• _Action item_: Could the data below please be reproduced word for word, without the pictures?

• _Record excerpts_:
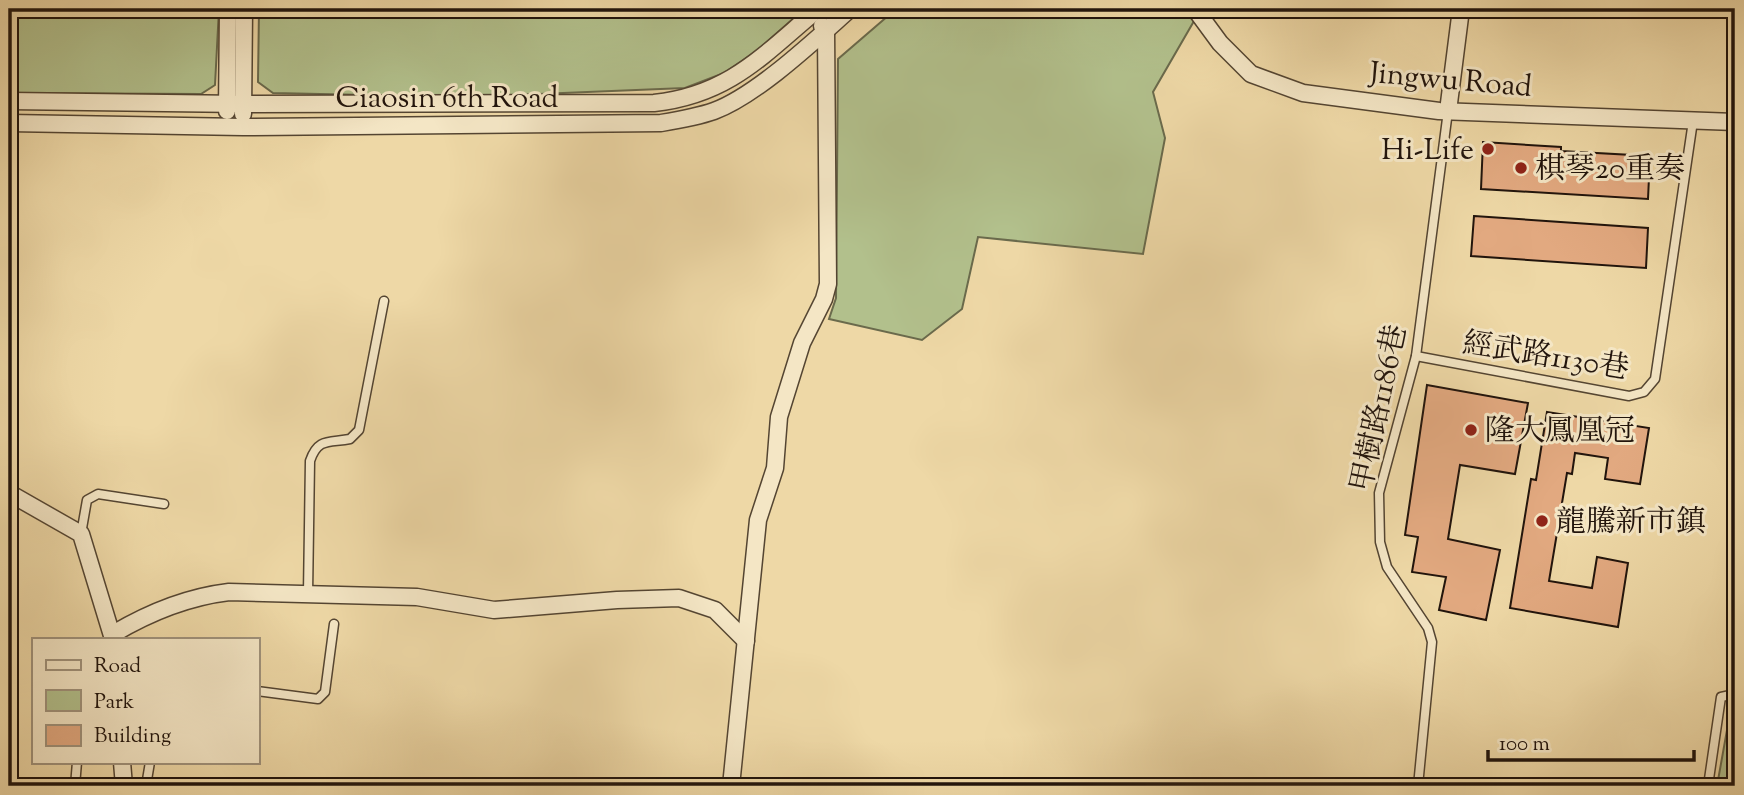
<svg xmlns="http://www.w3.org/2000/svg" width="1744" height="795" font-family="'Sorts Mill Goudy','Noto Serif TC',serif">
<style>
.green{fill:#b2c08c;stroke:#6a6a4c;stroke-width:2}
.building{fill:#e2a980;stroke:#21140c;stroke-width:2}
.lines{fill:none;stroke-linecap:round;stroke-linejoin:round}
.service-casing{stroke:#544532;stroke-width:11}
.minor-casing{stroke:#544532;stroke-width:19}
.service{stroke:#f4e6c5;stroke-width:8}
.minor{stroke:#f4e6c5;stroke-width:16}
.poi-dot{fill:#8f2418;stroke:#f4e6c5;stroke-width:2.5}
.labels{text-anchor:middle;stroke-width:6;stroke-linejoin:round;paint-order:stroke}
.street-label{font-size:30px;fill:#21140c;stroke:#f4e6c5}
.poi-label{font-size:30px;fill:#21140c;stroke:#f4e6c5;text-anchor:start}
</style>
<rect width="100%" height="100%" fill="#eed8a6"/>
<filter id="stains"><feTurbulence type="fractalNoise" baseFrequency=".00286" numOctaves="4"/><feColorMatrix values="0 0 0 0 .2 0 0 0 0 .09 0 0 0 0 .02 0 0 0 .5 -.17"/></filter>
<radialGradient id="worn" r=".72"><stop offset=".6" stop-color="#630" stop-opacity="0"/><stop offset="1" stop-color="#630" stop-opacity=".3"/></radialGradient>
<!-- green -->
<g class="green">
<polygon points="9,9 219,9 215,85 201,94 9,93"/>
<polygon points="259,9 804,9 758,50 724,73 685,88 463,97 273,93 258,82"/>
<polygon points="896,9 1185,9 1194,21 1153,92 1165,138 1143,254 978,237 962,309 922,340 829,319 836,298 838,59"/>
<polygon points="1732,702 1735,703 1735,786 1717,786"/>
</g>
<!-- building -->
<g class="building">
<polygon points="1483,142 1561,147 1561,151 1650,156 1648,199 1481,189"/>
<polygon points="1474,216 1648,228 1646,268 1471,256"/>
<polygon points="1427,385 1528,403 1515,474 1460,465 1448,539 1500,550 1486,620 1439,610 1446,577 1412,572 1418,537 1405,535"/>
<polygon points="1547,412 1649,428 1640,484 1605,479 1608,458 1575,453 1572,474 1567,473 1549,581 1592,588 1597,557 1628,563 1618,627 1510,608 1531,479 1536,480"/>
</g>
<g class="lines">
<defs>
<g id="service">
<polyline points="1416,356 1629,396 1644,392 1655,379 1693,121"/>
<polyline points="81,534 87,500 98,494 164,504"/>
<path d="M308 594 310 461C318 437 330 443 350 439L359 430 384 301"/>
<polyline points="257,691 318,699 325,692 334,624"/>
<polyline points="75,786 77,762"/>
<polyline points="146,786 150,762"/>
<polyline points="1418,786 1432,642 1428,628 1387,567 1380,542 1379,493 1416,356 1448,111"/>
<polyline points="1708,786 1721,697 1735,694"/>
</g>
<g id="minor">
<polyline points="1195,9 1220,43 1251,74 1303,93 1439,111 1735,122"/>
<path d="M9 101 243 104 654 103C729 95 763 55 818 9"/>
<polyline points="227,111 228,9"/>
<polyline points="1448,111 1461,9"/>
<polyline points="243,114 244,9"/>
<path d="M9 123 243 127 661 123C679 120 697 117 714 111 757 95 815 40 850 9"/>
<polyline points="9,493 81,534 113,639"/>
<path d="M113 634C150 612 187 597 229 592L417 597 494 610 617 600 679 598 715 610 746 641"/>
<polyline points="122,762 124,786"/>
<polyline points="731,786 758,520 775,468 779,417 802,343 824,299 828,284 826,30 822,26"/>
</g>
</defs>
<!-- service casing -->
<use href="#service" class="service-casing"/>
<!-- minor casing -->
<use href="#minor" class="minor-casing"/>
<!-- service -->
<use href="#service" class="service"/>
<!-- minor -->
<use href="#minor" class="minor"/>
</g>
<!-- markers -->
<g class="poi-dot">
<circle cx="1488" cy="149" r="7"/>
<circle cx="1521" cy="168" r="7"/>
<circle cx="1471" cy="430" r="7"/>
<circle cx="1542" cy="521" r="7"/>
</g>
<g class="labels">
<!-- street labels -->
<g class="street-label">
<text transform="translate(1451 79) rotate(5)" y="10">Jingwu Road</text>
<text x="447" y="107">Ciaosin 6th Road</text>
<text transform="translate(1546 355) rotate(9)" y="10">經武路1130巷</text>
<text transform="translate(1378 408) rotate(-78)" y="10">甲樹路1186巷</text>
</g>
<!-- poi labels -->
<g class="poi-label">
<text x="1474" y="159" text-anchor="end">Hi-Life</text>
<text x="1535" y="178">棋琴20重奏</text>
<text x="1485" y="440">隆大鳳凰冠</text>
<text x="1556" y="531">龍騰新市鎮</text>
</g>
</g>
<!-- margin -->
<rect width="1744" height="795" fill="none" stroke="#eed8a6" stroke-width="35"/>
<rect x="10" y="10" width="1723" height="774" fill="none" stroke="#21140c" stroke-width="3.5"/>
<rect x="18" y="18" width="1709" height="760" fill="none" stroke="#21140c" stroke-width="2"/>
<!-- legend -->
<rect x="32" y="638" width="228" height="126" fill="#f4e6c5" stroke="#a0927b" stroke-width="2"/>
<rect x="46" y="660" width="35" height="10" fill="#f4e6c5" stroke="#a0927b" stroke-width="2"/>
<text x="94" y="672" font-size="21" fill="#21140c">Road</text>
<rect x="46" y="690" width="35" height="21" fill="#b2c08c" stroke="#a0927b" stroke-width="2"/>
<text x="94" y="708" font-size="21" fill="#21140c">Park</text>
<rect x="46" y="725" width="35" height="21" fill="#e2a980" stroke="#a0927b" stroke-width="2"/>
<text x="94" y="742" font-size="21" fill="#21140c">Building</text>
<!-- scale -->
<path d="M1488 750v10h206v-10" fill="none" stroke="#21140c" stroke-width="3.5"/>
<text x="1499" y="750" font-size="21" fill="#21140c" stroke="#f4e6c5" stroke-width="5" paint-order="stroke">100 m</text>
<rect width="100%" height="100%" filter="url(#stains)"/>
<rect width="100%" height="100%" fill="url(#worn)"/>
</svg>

• _Answer section_:
<svg xmlns="http://www.w3.org/2000/svg" width="1744" height="795" font-family="'Sorts Mill Goudy','Noto Serif TC',serif">
<style>
.green{fill:#b2c08c;stroke:#6a6a4c;stroke-width:2}
.building{fill:#e2a980;stroke:#21140c;stroke-width:2}
.lines{fill:none;stroke-linecap:round;stroke-linejoin:round}
.service-casing{stroke:#544532;stroke-width:11}
.minor-casing{stroke:#544532;stroke-width:19}
.service{stroke:#f4e6c5;stroke-width:8}
.minor{stroke:#f4e6c5;stroke-width:16}
.poi-dot{fill:#8f2418;stroke:#f4e6c5;stroke-width:2.5}
.labels{text-anchor:middle;stroke-width:6;stroke-linejoin:round;paint-order:stroke}
.street-label{font-size:30px;fill:#21140c;stroke:#f4e6c5}
.poi-label{font-size:30px;fill:#21140c;stroke:#f4e6c5;text-anchor:start}
</style>
<rect width="100%" height="100%" fill="#eed8a6"/>
<filter id="stains"><feTurbulence type="fractalNoise" baseFrequency=".00286" numOctaves="4"/><feColorMatrix values="0 0 0 0 .2 0 0 0 0 .09 0 0 0 0 .02 0 0 0 .5 -.17"/></filter>
<radialGradient id="worn" r=".72"><stop offset=".6" stop-color="#630" stop-opacity="0"/><stop offset="1" stop-color="#630" stop-opacity=".3"/></radialGradient>
<!-- green -->
<g class="green">
<polygon points="9,9 219,9 215,85 201,94 9,93"/>
<polygon points="259,9 804,9 758,50 724,73 685,88 463,97 273,93 258,82"/>
<polygon points="896,9 1185,9 1194,21 1153,92 1165,138 1143,254 978,237 962,309 922,340 829,319 836,298 838,59"/>
<polygon points="1732,702 1735,703 1735,786 1717,786"/>
</g>
<!-- building -->
<g class="building">
<polygon points="1483,142 1561,147 1561,151 1650,156 1648,199 1481,189"/>
<polygon points="1474,216 1648,228 1646,268 1471,256"/>
<polygon points="1427,385 1528,403 1515,474 1460,465 1448,539 1500,550 1486,620 1439,610 1446,577 1412,572 1418,537 1405,535"/>
<polygon points="1547,412 1649,428 1640,484 1605,479 1608,458 1575,453 1572,474 1567,473 1549,581 1592,588 1597,557 1628,563 1618,627 1510,608 1531,479 1536,480"/>
</g>
<g class="lines">
<defs>
<g id="service">
<polyline points="1416,356 1629,396 1644,392 1655,379 1693,121"/>
<polyline points="81,534 87,500 98,494 164,504"/>
<path d="M308 594 310 461C318 437 330 443 350 439L359 430 384 301"/>
<polyline points="257,691 318,699 325,692 334,624"/>
<polyline points="75,786 77,762"/>
<polyline points="146,786 150,762"/>
<polyline points="1418,786 1432,642 1428,628 1387,567 1380,542 1379,493 1416,356 1448,111"/>
<polyline points="1708,786 1721,697 1735,694"/>
</g>
<g id="minor">
<polyline points="1195,9 1220,43 1251,74 1303,93 1439,111 1735,122"/>
<path d="M9 101 243 104 654 103C729 95 763 55 818 9"/>
<polyline points="227,111 228,9"/>
<polyline points="1448,111 1461,9"/>
<polyline points="243,114 244,9"/>
<path d="M9 123 243 127 661 123C679 120 697 117 714 111 757 95 815 40 850 9"/>
<polyline points="9,493 81,534 113,639"/>
<path d="M113 634C150 612 187 597 229 592L417 597 494 610 617 600 679 598 715 610 746 641"/>
<polyline points="122,762 124,786"/>
<polyline points="731,786 758,520 775,468 779,417 802,343 824,299 828,284 826,30 822,26"/>
</g>
</defs>
<!-- service casing -->
<use href="#service" class="service-casing"/>
<!-- minor casing -->
<use href="#minor" class="minor-casing"/>
<!-- service -->
<use href="#service" class="service"/>
<!-- minor -->
<use href="#minor" class="minor"/>
</g>
<!-- markers -->
<g class="poi-dot">
<circle cx="1488" cy="149" r="7"/>
<circle cx="1521" cy="168" r="7"/>
<circle cx="1471" cy="430" r="7"/>
<circle cx="1542" cy="521" r="7"/>
</g>
<g class="labels">
<!-- street labels -->
<g class="street-label">
<text transform="translate(1451 79) rotate(5)" y="10">Jingwu Road</text>
<text x="447" y="107">Ciaosin 6th Road</text>
<text transform="translate(1546 355) rotate(9)" y="10">經武路1130巷</text>
<text transform="translate(1378 408) rotate(-78)" y="10">甲樹路1186巷</text>
</g>
<!-- poi labels -->
<g class="poi-label">
<text x="1474" y="159" text-anchor="end">Hi-Life</text>
<text x="1535" y="178">棋琴20重奏</text>
<text x="1485" y="440">隆大鳳凰冠</text>
<text x="1556" y="531">龍騰新市鎮</text>
</g>
</g>
<!-- margin -->
<rect width="1744" height="795" fill="none" stroke="#eed8a6" stroke-width="35"/>
<rect x="10" y="10" width="1723" height="774" fill="none" stroke="#21140c" stroke-width="3.5"/>
<rect x="18" y="18" width="1709" height="760" fill="none" stroke="#21140c" stroke-width="2"/>
<!-- legend -->
<rect x="32" y="638" width="228" height="126" fill="#f4e6c5" stroke="#a0927b" stroke-width="2"/>
<rect x="46" y="660" width="35" height="10" fill="#f4e6c5" stroke="#a0927b" stroke-width="2"/>
<text x="94" y="672" font-size="21" fill="#21140c">Road</text>
<rect x="46" y="690" width="35" height="21" fill="#b2c08c" stroke="#a0927b" stroke-width="2"/>
<text x="94" y="708" font-size="21" fill="#21140c">Park</text>
<rect x="46" y="725" width="35" height="21" fill="#e2a980" stroke="#a0927b" stroke-width="2"/>
<text x="94" y="742" font-size="21" fill="#21140c">Building</text>
<!-- scale -->
<path d="M1488 750v10h206v-10" fill="none" stroke="#21140c" stroke-width="3.5"/>
<text x="1499" y="750" font-size="21" fill="#21140c" stroke="#f4e6c5" stroke-width="5" paint-order="stroke">100 m</text>
<rect width="100%" height="100%" filter="url(#stains)"/>
<rect width="100%" height="100%" fill="url(#worn)"/>
</svg>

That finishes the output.